**ACTION ITEM**
Only the number is wanted: state how many lines of the data below contain the word "distance".

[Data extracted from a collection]

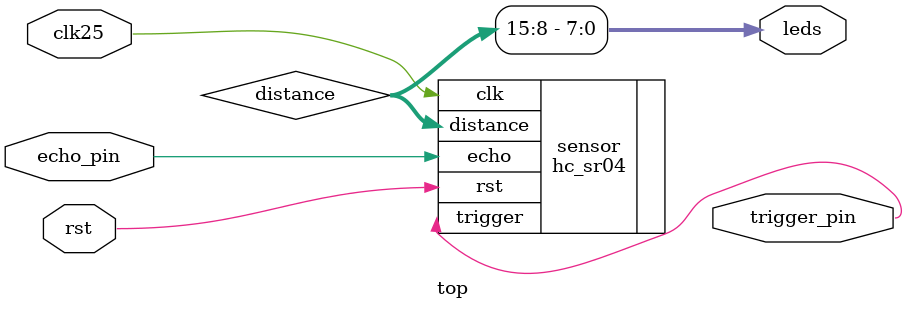
<source format=v>
module top (
    input clk25,
    input rst,
    input echo_pin,
    output trigger_pin,
    output [7:0] leds
);

    wire [15:0] distance;
    hc_sr04 sensor (
        .clk(clk25),
        .rst(rst),
        .echo(echo_pin),
        .trigger(trigger_pin),
        .distance(distance)
    );

    assign leds = distance[15:8];  // Mostrar distancia en LEDs (parte alta)
endmodule

</source>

**EXPECTED ANSWER**
3